* Supplied passage
/cardinality

Team Cardinality's submission for the SIGMOD 2010 Programming Contest

Primary LanguageC++

===============================
Overview of the task
===============================

You have to implement a distributed query engine.

Given a parsed SQL query, you have to return the right results as fast as possible. The data is stored on disk, the indexes are all in memory. The SQL queries will always have the following form:

SELECT alias_name.field_name, ...
FROM table_name AS alias_name, ...
WHERE condition1 AND ... AND conditionN

A condition may be either:
  - alias_name.field_name = fixed value
  - alias_name.field_name > fixed value
  - alias_name.field_name1 = alias_name.field_name2

The data is distributed on multiple nodes, and can be replicated. The distribution of data is horizontal: a given row of a table is never fragmented. The implementation of the indexes is provided and cannot be changed. Up to 50 queries will be sent at the same time by 50 different threads, but only the total amount of time will be measured. You do not have to take care of the partitioning, replication or creation of the indexes: these are done before the beginning of the benchmark of your client.

Before the actual start of the benchmarks, you are given a predefined number of seconds to run some preprocessing on the data. You are also given a set of queries which is representative of the benchmark to help you run the preprocessing.

===============================
Getting started
===============================

There are 7 methods to implement. There are fully described in ./include/client.h.

We added to the task two sample implementations to help you understand how it should work:
  - ./client/TrivialClient.cpp: does nothing and always fails
  - ./client/SimpleClient.cpp: fetch all the data from the slaves in memory, and run the query
These clients are not fully working clients but they will pass some tests.

You can compile them with:
make buildLib

These examples will be compiled in two libraries: ./objs/TrivialClient.so and ./objs/SimpleClient.so
You then have to build the benchmark on top of these libraries with:
make buildBench

In ./dataBench you will find 3 simple test sets. You may run these tests with a command that looks like:
./objs/mainTrivialClient dataBench/Test1 local
./objs/mainSimpleClient dataBench/Test2 local

You can also have a look at the diagrams in ./docs/phase*.png that explains how the methods are called. 

You are now ready to start!

===============================
Queries
===============================

Here is a description of the benchmarks that we are going to run on your code. We will not disclose the actual code of the benchmarks. A benchmark tool and a set of tests are available with the task, you may use it to test your implementation. The code and description of the unit-tests will not be disclosed. The results will be checked for every benchmark and a submission that returns a single wrong answer will be rejected.

There will be two "stages". You should be able to pass the first stage while testing on your own computer. The evaluation infrastructure where you will be able to submit your code and check whether it passes each stage will be made available on February, 6, 2010. Once you pass the first stage, you will be given resources to test your program on a real cluster.

During the pretreatment phase, you will be given a set of queries. You are guaranteed all the queries that will be run during the benchmark will be in this set, only the fixed values may change. There will be up to 10 queries in that set per benchmark.

Stage 1:

For all tests of stage 1, you may assume that a partition always cover the entire table, and that the data is not replicated.

  - Various local and distributed unit-tests to ensure your submission is correct.
    - If you pass the unit-tests, we will start the benchmarks.

  - Benchmarks:
    - On a single node, selects with an equal condition on the primary key
    - On a single node, selects with an equal condition on an indexed field
    - On a single node, 2 to 5 joins on tables of different size
    - On a single node, 1 join and a "greater than" condition on an indexed field
    - On two nodes, one join on two tables of different size, the two tables being on two different nodes

Stage 2:

Tables are now stored on multiple nodes. Part of a table, or the whole table may be replicated on multiple nodes (but there is no partial overlap across nodes: two partitions of the same table are either identical or disjoint). Queries will be sent in parallel up to 50 simultaneous connections.

* Work instructions
**1.** In the contest task description, reproduce the part from "Before the actual" to "pass some tests.", swapping "preprocessing" for "precomputation".
**2.** Answer these from the contest task description:
(a) How many methods are there to implement?
(b) On what date will the evaluation infrastructure be made available?
(c) Up to how many queries per benchmark will the set given during the pretreatment phase contain?

* Data provided
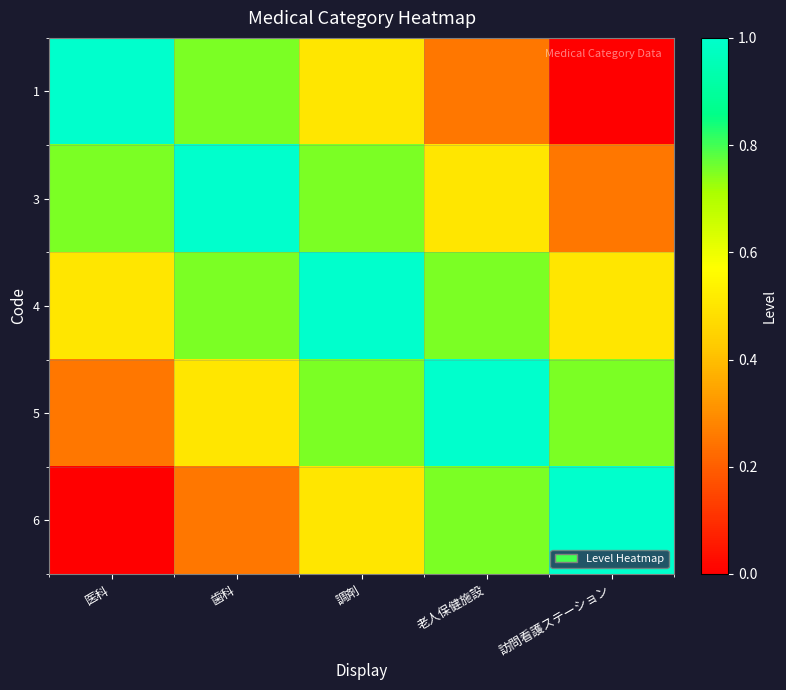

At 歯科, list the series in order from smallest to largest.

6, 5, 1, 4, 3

* * *

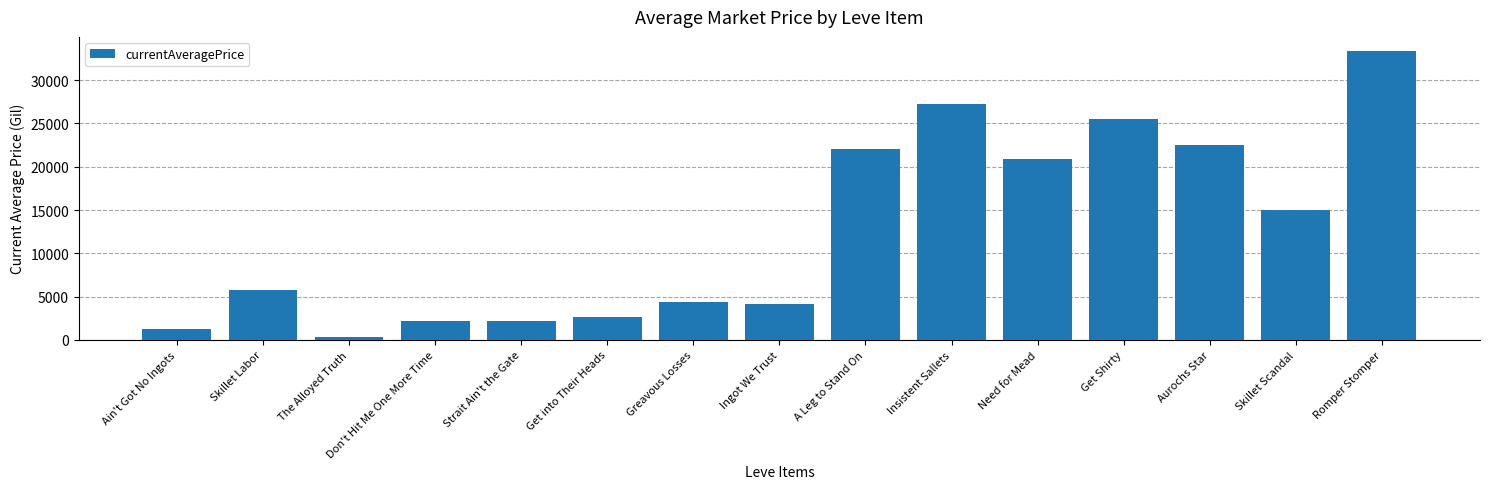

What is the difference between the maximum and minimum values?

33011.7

---

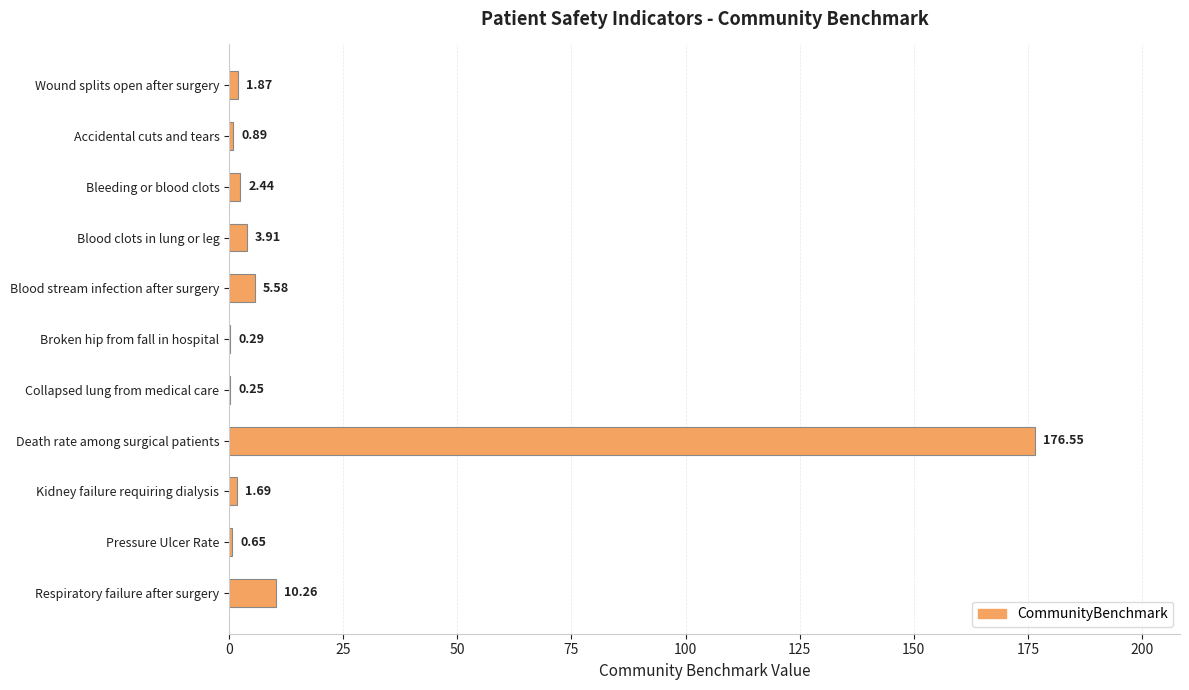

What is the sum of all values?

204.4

* Exercise solutions
**1.**
Before the actual start of the benchmarks, you are given a predefined number of seconds to run some precomputation on the data. You are also given a set of queries which is representative of the benchmark to help you run the precomputation.

===============================
Getting started
===============================

There are 7 methods to implement. There are fully described in ./include/client.h.

We added to the task two sample implementations to help you understand how it should work:
  - ./client/TrivialClient.cpp: does nothing and always fails
  - ./client/SimpleClient.cpp: fetch all the data from the slaves in memory, and run the query
These clients are not fully working clients but they will pass some tests.

**2.**
(a) 7
(b) February 6, 2010
(c) Up to 10